Entries taken from a collection:
+---+
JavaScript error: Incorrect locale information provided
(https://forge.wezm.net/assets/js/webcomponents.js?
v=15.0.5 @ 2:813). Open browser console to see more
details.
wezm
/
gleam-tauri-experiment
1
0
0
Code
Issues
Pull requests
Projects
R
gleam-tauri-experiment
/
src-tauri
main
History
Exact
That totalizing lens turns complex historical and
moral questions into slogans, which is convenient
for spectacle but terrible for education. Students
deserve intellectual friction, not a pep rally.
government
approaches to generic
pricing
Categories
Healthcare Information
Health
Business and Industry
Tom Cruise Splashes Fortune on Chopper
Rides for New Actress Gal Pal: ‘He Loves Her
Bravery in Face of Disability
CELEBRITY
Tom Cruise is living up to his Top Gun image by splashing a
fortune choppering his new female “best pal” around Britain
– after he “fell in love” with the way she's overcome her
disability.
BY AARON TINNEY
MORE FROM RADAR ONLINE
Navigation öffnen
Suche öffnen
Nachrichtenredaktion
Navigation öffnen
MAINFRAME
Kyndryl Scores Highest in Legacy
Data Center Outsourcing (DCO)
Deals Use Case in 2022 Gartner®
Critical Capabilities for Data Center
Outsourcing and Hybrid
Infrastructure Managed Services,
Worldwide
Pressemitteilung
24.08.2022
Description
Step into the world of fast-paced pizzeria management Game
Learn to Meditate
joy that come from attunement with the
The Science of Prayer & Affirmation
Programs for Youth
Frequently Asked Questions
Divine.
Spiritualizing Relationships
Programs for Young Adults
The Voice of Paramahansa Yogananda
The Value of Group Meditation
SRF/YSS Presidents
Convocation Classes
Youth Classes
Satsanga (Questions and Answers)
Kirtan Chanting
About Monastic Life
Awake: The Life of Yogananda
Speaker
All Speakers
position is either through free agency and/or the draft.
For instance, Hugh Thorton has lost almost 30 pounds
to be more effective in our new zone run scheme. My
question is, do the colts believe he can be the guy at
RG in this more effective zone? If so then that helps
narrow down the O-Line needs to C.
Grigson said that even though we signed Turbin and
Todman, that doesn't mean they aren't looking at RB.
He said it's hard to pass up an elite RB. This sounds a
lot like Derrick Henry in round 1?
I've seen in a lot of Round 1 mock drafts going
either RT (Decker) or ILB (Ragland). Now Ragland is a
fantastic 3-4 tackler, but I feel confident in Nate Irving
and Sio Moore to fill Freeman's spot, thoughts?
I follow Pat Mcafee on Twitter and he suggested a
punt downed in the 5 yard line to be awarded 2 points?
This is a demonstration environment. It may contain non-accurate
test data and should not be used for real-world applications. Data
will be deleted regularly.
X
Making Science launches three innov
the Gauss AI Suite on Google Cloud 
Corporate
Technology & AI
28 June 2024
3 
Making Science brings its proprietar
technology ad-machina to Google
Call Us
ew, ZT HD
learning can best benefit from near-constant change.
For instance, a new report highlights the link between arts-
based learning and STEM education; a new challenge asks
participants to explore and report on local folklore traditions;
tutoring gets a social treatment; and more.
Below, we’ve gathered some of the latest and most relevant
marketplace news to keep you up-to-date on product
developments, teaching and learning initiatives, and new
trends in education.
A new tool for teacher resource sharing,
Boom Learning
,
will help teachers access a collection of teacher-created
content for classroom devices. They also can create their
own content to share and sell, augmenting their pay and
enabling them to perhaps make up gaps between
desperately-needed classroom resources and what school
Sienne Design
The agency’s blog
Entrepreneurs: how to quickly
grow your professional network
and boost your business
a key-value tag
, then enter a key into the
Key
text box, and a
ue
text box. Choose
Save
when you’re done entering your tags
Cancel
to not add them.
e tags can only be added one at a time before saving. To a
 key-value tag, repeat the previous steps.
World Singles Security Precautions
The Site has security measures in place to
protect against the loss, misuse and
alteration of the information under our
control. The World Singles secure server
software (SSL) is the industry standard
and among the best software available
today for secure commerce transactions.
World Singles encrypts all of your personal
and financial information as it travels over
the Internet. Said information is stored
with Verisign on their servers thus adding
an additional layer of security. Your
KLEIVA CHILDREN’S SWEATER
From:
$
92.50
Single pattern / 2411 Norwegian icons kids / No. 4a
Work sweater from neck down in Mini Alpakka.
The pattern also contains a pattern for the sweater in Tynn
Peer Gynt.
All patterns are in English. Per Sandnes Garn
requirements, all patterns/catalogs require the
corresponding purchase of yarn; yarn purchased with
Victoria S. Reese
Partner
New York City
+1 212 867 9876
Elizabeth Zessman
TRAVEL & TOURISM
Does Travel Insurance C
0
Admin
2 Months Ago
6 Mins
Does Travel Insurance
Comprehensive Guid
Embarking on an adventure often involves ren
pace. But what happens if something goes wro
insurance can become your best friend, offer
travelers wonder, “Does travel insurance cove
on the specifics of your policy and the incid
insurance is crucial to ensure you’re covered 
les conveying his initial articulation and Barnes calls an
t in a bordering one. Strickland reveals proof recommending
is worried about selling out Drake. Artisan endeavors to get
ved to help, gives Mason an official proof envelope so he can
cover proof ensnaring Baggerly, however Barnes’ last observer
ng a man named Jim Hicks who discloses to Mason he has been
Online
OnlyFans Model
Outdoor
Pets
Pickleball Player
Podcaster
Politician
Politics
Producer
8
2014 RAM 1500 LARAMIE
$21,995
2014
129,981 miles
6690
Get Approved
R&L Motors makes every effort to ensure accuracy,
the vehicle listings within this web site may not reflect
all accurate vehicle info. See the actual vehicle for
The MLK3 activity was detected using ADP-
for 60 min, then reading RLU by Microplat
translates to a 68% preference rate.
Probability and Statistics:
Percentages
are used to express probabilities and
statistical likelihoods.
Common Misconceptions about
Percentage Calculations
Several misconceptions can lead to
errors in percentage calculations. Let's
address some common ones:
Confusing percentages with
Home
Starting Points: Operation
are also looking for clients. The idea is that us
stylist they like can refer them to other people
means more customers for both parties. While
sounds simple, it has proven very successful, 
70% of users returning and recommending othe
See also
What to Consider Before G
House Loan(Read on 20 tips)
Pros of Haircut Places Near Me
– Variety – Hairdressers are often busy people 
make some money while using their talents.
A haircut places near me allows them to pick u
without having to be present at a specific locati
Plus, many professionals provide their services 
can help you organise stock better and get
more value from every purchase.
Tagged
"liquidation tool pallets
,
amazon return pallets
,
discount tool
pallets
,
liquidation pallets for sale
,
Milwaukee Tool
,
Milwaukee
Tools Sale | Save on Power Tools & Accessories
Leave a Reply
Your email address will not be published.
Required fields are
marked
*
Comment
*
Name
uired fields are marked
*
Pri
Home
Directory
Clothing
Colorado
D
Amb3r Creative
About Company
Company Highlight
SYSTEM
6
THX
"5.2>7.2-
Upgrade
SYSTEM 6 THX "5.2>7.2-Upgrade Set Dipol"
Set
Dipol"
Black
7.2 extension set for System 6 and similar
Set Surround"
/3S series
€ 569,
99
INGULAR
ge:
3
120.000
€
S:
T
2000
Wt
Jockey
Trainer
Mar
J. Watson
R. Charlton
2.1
+---+
Write out the entries in full, exactly as given.

> _TASK ANSWER_
JavaScript error: Incorrect locale information provided
(https://forge.wezm.net/assets/js/webcomponents.js?
v=15.0.5 @ 2:813). Open browser console to see more
details.
wezm
/
gleam-tauri-experiment
1
0
0
Code
Issues
Pull requests
Projects
R
gleam-tauri-experiment
/
src-tauri
main
History
Exact
That totalizing lens turns complex historical and
moral questions into slogans, which is convenient
for spectacle but terrible for education. Students
deserve intellectual friction, not a pep rally.
government
approaches to generic
pricing
Categories
Healthcare Information
Health
Business and Industry
Tom Cruise Splashes Fortune on Chopper
Rides for New Actress Gal Pal: ‘He Loves Her
Bravery in Face of Disability
CELEBRITY
Tom Cruise is living up to his Top Gun image by splashing a
fortune choppering his new female “best pal” around Britain
– after he “fell in love” with the way she's overcome her
disability.
BY AARON TINNEY
MORE FROM RADAR ONLINE
Navigation öffnen
Suche öffnen
Nachrichtenredaktion
Navigation öffnen
MAINFRAME
Kyndryl Scores Highest in Legacy
Data Center Outsourcing (DCO)
Deals Use Case in 2022 Gartner®
Critical Capabilities for Data Center
Outsourcing and Hybrid
Infrastructure Managed Services,
Worldwide
Pressemitteilung
24.08.2022
Description
Step into the world of fast-paced pizzeria management Game
Learn to Meditate
joy that come from attunement with the
The Science of Prayer & Affirmation
Programs for Youth
Frequently Asked Questions
Divine.
Spiritualizing Relationships
Programs for Young Adults
The Voice of Paramahansa Yogananda
The Value of Group Meditation
SRF/YSS Presidents
Convocation Classes
Youth Classes
Satsanga (Questions and Answers)
Kirtan Chanting
About Monastic Life
Awake: The Life of Yogananda
Speaker
All Speakers
position is either through free agency and/or the draft.
For instance, Hugh Thorton has lost almost 30 pounds
to be more effective in our new zone run scheme. My
question is, do the colts believe he can be the guy at
RG in this more effective zone? If so then that helps
narrow down the O-Line needs to C.
Grigson said that even though we signed Turbin and
Todman, that doesn't mean they aren't looking at RB.
He said it's hard to pass up an elite RB. This sounds a
lot like Derrick Henry in round 1?
I've seen in a lot of Round 1 mock drafts going
either RT (Decker) or ILB (Ragland). Now Ragland is a
fantastic 3-4 tackler, but I feel confident in Nate Irving
and Sio Moore to fill Freeman's spot, thoughts?
I follow Pat Mcafee on Twitter and he suggested a
punt downed in the 5 yard line to be awarded 2 points?
This is a demonstration environment. It may contain non-accurate
test data and should not be used for real-world applications. Data
will be deleted regularly.
X
Making Science launches three innov
the Gauss AI Suite on Google Cloud 
Corporate
Technology & AI
28 June 2024
3 
Making Science brings its proprietar
technology ad-machina to Google
Call Us
ew, ZT HD
learning can best benefit from near-constant change.
For instance, a new report highlights the link between arts-
based learning and STEM education; a new challenge asks
participants to explore and report on local folklore traditions;
tutoring gets a social treatment; and more.
Below, we’ve gathered some of the latest and most relevant
marketplace news to keep you up-to-date on product
developments, teaching and learning initiatives, and new
trends in education.
A new tool for teacher resource sharing,
Boom Learning
,
will help teachers access a collection of teacher-created
content for classroom devices. They also can create their
own content to share and sell, augmenting their pay and
enabling them to perhaps make up gaps between
desperately-needed classroom resources and what school
Sienne Design
The agency’s blog
Entrepreneurs: how to quickly
grow your professional network
and boost your business
a key-value tag
, then enter a key into the
Key
text box, and a
ue
text box. Choose
Save
when you’re done entering your tags
Cancel
to not add them.
e tags can only be added one at a time before saving. To a
 key-value tag, repeat the previous steps.
World Singles Security Precautions
The Site has security measures in place to
protect against the loss, misuse and
alteration of the information under our
control. The World Singles secure server
software (SSL) is the industry standard
and among the best software available
today for secure commerce transactions.
World Singles encrypts all of your personal
and financial information as it travels over
the Internet. Said information is stored
with Verisign on their servers thus adding
an additional layer of security. Your
KLEIVA CHILDREN’S SWEATER
From:
$
92.50
Single pattern / 2411 Norwegian icons kids / No. 4a
Work sweater from neck down in Mini Alpakka.
The pattern also contains a pattern for the sweater in Tynn
Peer Gynt.
All patterns are in English. Per Sandnes Garn
requirements, all patterns/catalogs require the
corresponding purchase of yarn; yarn purchased with
Victoria S. Reese
Partner
New York City
+1 212 867 9876
Elizabeth Zessman
TRAVEL & TOURISM
Does Travel Insurance C
0
Admin
2 Months Ago
6 Mins
Does Travel Insurance
Comprehensive Guid
Embarking on an adventure often involves ren
pace. But what happens if something goes wro
insurance can become your best friend, offer
travelers wonder, “Does travel insurance cove
on the specifics of your policy and the incid
insurance is crucial to ensure you’re covered 
les conveying his initial articulation and Barnes calls an
t in a bordering one. Strickland reveals proof recommending
is worried about selling out Drake. Artisan endeavors to get
ved to help, gives Mason an official proof envelope so he can
cover proof ensnaring Baggerly, however Barnes’ last observer
ng a man named Jim Hicks who discloses to Mason he has been
Online
OnlyFans Model
Outdoor
Pets
Pickleball Player
Podcaster
Politician
Politics
Producer
8
2014 RAM 1500 LARAMIE
$21,995
2014
129,981 miles
6690
Get Approved
R&L Motors makes every effort to ensure accuracy,
the vehicle listings within this web site may not reflect
all accurate vehicle info. See the actual vehicle for
The MLK3 activity was detected using ADP-
for 60 min, then reading RLU by Microplat
translates to a 68% preference rate.
Probability and Statistics:
Percentages
are used to express probabilities and
statistical likelihoods.
Common Misconceptions about
Percentage Calculations
Several misconceptions can lead to
errors in percentage calculations. Let's
address some common ones:
Confusing percentages with
Home
Starting Points: Operation
are also looking for clients. The idea is that us
stylist they like can refer them to other people
means more customers for both parties. While
sounds simple, it has proven very successful, 
70% of users returning and recommending othe
See also
What to Consider Before G
House Loan(Read on 20 tips)
Pros of Haircut Places Near Me
– Variety – Hairdressers are often busy people 
make some money while using their talents.
A haircut places near me allows them to pick u
without having to be present at a specific locati
Plus, many professionals provide their services 
can help you organise stock better and get
more value from every purchase.
Tagged
"liquidation tool pallets
,
amazon return pallets
,
discount tool
pallets
,
liquidation pallets for sale
,
Milwaukee Tool
,
Milwaukee
Tools Sale | Save on Power Tools & Accessories
Leave a Reply
Your email address will not be published.
Required fields are
marked
*
Comment
*
Name
uired fields are marked
*
Pri
Home
Directory
Clothing
Colorado
D
Amb3r Creative
About Company
Company Highlight
SYSTEM
6
THX
"5.2>7.2-
Upgrade
SYSTEM 6 THX "5.2>7.2-Upgrade Set Dipol"
Set
Dipol"
Black
7.2 extension set for System 6 and similar
Set Surround"
/3S series
€ 569,
99
INGULAR
ge:
3
120.000
€
S:
T
2000
Wt
Jockey
Trainer
Mar
J. Watson
R. Charlton
2.1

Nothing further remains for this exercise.